= Annabelle Lyon =

American ballerina

Annabelle Lyon (New York City, January 8, 1916 - November 4, 2011, Mansfield, Massachusetts) was an American ballerina. She was a principal dancer with American Ballet Theatre.

She was raised in Memphis, where her father Max ran a chain of grocery stores. She took her first ballet lessons there and, showing talent, received a scholarship to Michel Fokine's school in New York and lived with relatives in Brooklyn.

Lyon was a member of George Balanchine’s American Ballet, founded by Lincoln Kirstein in 1936, and danced in the original casts of Le baiser de la fée, Jeu de cartes and Serenade. Three years later she was one of the original dancers of Ballet Theatre, now known as American Ballet Theatre. On January 12, 1940, she was the company's first Giselle, partnered by Anton Dolin. The next year, on October 31, she danced her former teacher Fokine's Le Spectre de la Rose; she and her partner Ian Gibson were the last dancers taught the rôles by the choreographer.

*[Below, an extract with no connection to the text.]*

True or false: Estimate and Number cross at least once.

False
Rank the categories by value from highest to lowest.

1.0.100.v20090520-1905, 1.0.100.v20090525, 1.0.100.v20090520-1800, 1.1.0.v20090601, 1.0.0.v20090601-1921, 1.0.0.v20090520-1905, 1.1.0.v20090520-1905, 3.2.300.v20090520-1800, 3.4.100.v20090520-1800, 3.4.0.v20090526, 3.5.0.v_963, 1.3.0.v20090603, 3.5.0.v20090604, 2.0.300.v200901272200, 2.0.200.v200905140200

Her repertory included classical as well as contemporary works by the company's founders Antony Tudor and Agnes de Mille; de Mille's 1941 Three Virgins and a Devil (as The Lustful One), Tudor's 1942 Pillar of Fire. On May 12, 1947, she danced with Jerome Robbins in the premiere of his Summer Day at New York City Center.

Leaving Ballet Theater, Lyon danced on Broadway in Carousel (1945–47) and in Juno (1959), both choreographed by de Mille. She married businessman Julius Borah in 1946; they had a son.